Boston Health Care for the Homeless Program (BHCHP) at MGH

Boston Health Care for the Homeless Program assures access to the highest quality of care for homeless men, women, and children in metropolitan Boston. Multidisciplinary teams at BHCHP deliver direct care services in over 78 sites, including a site located within MGH. For more information call (617) 726-2707.

A trusting relationship between patient and doctor/clinician is the cornerstone of Boston Health Care for the Homeless Program’s (BHCHP) model of care. BHCHP provides direct care that is fully integrated within Boston’s mainstream health care system, and addresses the unique health-related needs of homeless people resulting from conditions like exposure to extreme weather, trauma, violence, chronic illnesses, persistent mental illness, and substance abuse. 

BHCHP at MGH offers primary care each weekday in the Medical Walk-in Unit and coordinates and assists with care and discharge planning for homeless patients throughout MGH. The Barbara McInnis House provides recuperative and rehabilitative care to homeless persons who are too ill or injured to withstand the rigors of life on the streets and in homeless shelters.  This innovative model fills a widening gap in the health care system for those without the safety and support of a home and family.

BHCHP’s Street Team, based out of MGH, provides direct care in a variety of unconventional settings: under bridges, down back alleys, in abandoned cars, on park benches and street corners, and in community meals programs, overnight drop-in centers, emergency departments, detoxification units, and nursing homes.  These dedicated professionals are a consistent presence on the streets, providing a continuum of care that brings people from the street corner, to the intensive care unit, to respite care, and ideally to secure housing.

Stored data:
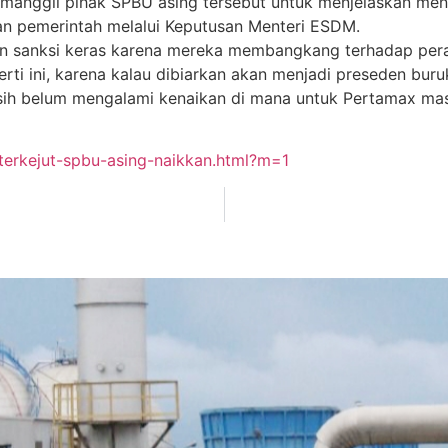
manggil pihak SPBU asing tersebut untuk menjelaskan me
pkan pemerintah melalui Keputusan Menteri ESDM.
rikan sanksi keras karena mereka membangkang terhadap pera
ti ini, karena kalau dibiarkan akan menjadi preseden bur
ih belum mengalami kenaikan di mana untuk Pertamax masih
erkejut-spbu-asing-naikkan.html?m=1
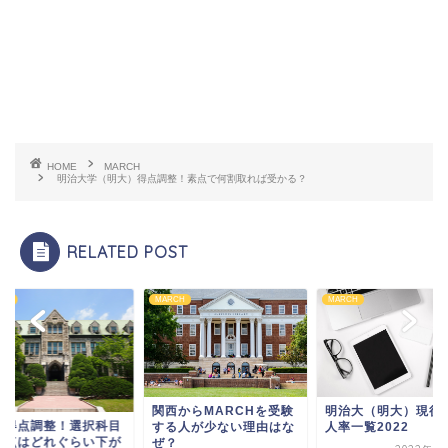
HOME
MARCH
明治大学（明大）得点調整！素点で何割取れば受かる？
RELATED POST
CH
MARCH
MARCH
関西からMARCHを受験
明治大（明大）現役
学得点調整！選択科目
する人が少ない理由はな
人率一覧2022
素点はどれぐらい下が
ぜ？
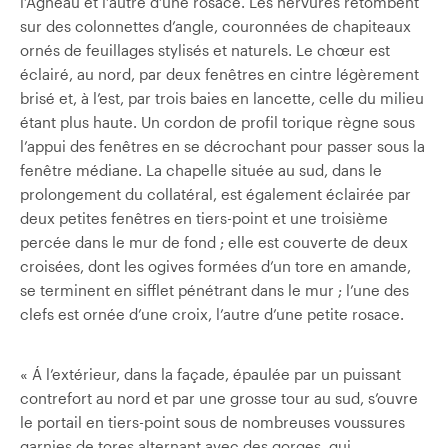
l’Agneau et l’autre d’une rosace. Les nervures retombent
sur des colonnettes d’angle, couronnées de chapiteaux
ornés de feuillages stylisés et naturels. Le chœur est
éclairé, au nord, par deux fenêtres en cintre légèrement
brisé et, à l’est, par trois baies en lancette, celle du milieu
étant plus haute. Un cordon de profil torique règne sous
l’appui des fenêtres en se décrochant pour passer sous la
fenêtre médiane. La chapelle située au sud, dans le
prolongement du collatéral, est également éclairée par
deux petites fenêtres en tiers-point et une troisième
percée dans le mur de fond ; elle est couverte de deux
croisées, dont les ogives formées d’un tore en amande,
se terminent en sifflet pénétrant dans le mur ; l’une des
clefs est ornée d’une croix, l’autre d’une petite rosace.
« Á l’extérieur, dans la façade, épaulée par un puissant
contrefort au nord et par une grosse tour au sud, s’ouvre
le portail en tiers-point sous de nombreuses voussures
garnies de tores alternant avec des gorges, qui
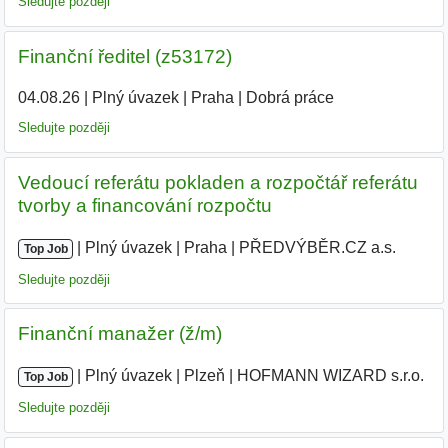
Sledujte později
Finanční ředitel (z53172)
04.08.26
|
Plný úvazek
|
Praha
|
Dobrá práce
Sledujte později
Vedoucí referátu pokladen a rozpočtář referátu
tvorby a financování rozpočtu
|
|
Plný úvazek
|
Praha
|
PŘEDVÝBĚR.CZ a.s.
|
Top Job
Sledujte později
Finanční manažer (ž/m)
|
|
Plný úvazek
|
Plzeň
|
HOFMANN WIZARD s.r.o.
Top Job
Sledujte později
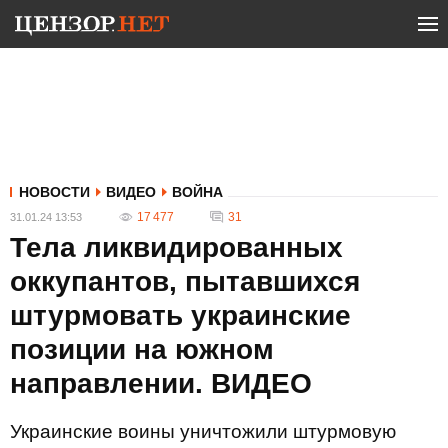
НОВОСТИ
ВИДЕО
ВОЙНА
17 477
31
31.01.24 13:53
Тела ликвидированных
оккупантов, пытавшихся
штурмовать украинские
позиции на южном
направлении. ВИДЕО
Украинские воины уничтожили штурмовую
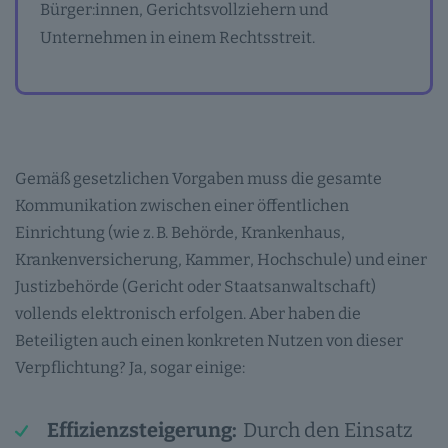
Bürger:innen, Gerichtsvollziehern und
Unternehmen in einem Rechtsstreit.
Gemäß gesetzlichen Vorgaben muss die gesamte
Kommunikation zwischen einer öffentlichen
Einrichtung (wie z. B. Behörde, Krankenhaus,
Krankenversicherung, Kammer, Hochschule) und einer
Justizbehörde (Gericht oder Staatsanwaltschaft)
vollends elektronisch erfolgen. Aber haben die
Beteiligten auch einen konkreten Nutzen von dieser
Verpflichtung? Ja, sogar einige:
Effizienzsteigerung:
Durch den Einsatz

- Problem set
1/ Reproduce the BHCHP passage, taking everything from "Boston Health Care for the Homeless Program assures" down to "call (617) 726-2707.".
2/ According to the BHCHP passage, at how many sites do the program's multidisciplinary teams deliver direct care services?
3/ Extend the BHCHP passage beyond its final sentence.
The stored data are not needed for this work.

- Per-task outputs
1/
Boston Health Care for the Homeless Program assures access to the highest quality of care for homeless men, women, and children in metropolitan Boston. Multidisciplinary teams at BHCHP deliver direct care services in over 78 sites, including a site located within MGH. For more information call (617) 726-2707.

2/ Over 78 sites, including one within MGH.

3/
In addition, BHCHP actively prepares future physicians in the art and skill of caring for homeless persons at MGH.  Primary care residents join BHCHP staff for community and street clinics during their ambulatory rotations, and spend two or four weeks with BHCHP in an elective rotation, working directly with various clinics and teams, learning firsthand about the special health care needs of homeless persons.

 

Program outcomes in 2012 include:   

  • There were over 1,014 primary care and behavioral health visits to the MGH site during the Thursday clinic.  An additional 2,224 nursing and case management encounters were recorded at the Thursday clinic. 

  • 119 housed Street Team patients accounted for 666 visits in the MGH MWIU.

  • Medical and behavioral health clinicians made 1108 home visits to 176 housed patients, an increase from 161 housed patients in 2011. 45% of the patients seen in home visits were also admitted to the medical respite facility, the Barbara McInnis House.

 

  • BHCHP liaisons, RNs and NPs, made more than 1,500 screening visits to homeless and formerly homeless inpatients at MGH and Brigham and Women’s Hospital for admission to the Barbara McInnis House after hospital discharge.

 

  • 417 patients received integrated medical and behavioral care as part of a collaborative grant through MGH and the Department of Mental Health. In addition, 68 patients were seen in 200 visits at the West End Shelter by a BHCHP physician and RN, working closely with 2nd year psychiatry resident in part of the MGH Community Psychiatry rotation.